* [Information provided]:

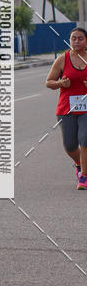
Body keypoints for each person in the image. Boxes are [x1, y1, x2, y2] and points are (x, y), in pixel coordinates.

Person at [46, 26, 87, 189]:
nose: (76, 41)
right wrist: (61, 83)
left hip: (86, 109)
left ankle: (84, 176)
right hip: (67, 109)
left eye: (80, 38)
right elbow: (49, 82)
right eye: (73, 38)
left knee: (85, 139)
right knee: (70, 145)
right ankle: (79, 164)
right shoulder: (63, 59)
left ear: (86, 41)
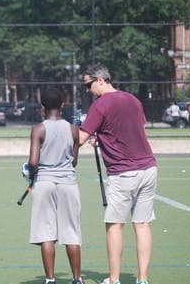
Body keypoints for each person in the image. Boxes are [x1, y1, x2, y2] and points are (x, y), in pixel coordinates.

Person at [78, 64, 157, 284]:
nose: (87, 90)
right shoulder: (133, 99)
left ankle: (114, 279)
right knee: (142, 224)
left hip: (123, 172)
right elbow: (128, 128)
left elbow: (81, 139)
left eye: (88, 84)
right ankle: (142, 279)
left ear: (100, 80)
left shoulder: (100, 104)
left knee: (114, 225)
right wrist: (101, 137)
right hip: (149, 168)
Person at [26, 87, 84, 284]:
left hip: (44, 182)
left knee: (46, 234)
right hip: (68, 183)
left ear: (42, 106)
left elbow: (33, 162)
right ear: (63, 104)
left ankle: (50, 280)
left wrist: (29, 172)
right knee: (71, 234)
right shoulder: (73, 129)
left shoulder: (38, 129)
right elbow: (74, 161)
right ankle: (77, 279)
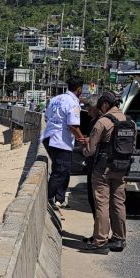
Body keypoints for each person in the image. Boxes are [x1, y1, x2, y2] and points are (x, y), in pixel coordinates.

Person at [82, 92, 131, 254]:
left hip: (103, 170)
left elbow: (90, 150)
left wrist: (84, 149)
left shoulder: (102, 122)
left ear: (104, 105)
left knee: (102, 204)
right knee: (118, 203)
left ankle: (100, 242)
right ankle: (119, 239)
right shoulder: (129, 121)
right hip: (121, 168)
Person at [42, 76, 87, 207]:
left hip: (49, 137)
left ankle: (59, 199)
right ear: (79, 89)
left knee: (64, 170)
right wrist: (82, 140)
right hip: (61, 141)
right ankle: (48, 199)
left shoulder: (55, 99)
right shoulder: (73, 103)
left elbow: (46, 117)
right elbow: (73, 126)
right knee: (60, 171)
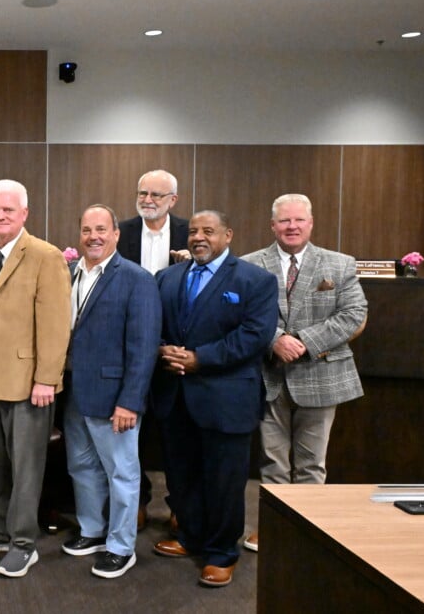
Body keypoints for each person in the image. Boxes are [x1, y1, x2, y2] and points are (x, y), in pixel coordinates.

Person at [150, 210, 277, 587]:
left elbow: (255, 335)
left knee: (224, 480)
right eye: (192, 231)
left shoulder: (255, 279)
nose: (198, 237)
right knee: (182, 475)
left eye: (208, 231)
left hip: (226, 399)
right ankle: (189, 536)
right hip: (175, 396)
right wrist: (163, 351)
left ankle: (222, 552)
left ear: (228, 235)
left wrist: (199, 358)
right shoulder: (167, 277)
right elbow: (150, 324)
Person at [0, 179, 71, 578]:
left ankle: (23, 543)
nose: (1, 216)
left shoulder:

* [Problem description]: If the data includes images, skip them and copy every line exactly.

* [Answer]:
Body keypoints for each person in the image. Boxes are [x1, y1, x2, y2] and points are (x, y), in pixel coordinates.

Person at [46, 26, 87, 189]:
nose: (76, 41)
right wrist: (61, 83)
left hip: (86, 109)
left ankle: (84, 176)
right hip: (67, 109)
left eye: (80, 38)
right elbow: (49, 82)
right eye: (73, 38)
left knee: (85, 139)
right knee: (70, 145)
right ankle: (79, 164)
right shoulder: (63, 59)
left ear: (86, 41)
Body keypoints for each person in the image. Boxes are [x1, y1, x2, y2] and points are (x, y), in pixel coordinates.

Person at [78, 64, 157, 284]:
nose: (87, 90)
right shoulder: (133, 99)
left ankle: (114, 279)
right knee: (142, 224)
left hip: (123, 172)
right elbow: (128, 128)
left elbow: (81, 139)
left eye: (88, 84)
right ankle: (142, 279)
left ear: (100, 80)
left shoulder: (100, 104)
left knee: (114, 225)
right wrist: (101, 137)
right hip: (149, 168)
Person at [26, 87, 84, 284]:
left hip: (44, 182)
left knee: (46, 234)
right hip: (68, 183)
left ear: (42, 106)
left elbow: (33, 162)
right ear: (63, 104)
left ankle: (50, 280)
left wrist: (29, 172)
right knee: (71, 234)
right shoulder: (73, 129)
left shoulder: (38, 129)
right elbow: (74, 161)
right ankle: (77, 279)
Body keypoints for each person in the image. Boxes are [x1, y1, x2, y2] and points are (x, y), in pixel coordinates.

Person at [82, 92, 131, 254]:
left hip: (103, 170)
left elbow: (90, 150)
left wrist: (84, 149)
left shoulder: (102, 122)
left ear: (104, 105)
left knee: (102, 204)
right knee: (118, 203)
left ankle: (100, 242)
right ankle: (119, 239)
right shoulder: (129, 121)
right hip: (121, 168)
Person at [42, 76, 87, 207]:
left hip: (49, 137)
left ankle: (59, 199)
right ear: (79, 89)
left knee: (64, 170)
right wrist: (82, 140)
right hip: (61, 141)
right ankle: (48, 199)
left shoulder: (55, 99)
right shoulder: (73, 103)
left elbow: (46, 117)
right elbow: (73, 126)
right knee: (60, 171)
Body keypoints for each person in the image. Boxes are [x1, y1, x2, y2] and points are (x, y), in pixel coordinates.

Person at [150, 210, 277, 587]:
left elbow: (255, 335)
left knee: (224, 480)
right eye: (192, 231)
left shoulder: (255, 279)
nose: (198, 237)
right knee: (182, 475)
left eye: (208, 231)
left hip: (226, 399)
right ankle: (189, 536)
right hip: (175, 396)
right wrist: (163, 351)
left ankle: (222, 552)
left ear: (228, 235)
left wrist: (199, 358)
right shoulder: (167, 277)
right elbow: (150, 324)
Person at [0, 179, 71, 578]:
left ankle: (23, 543)
nose: (1, 216)
left shoulder:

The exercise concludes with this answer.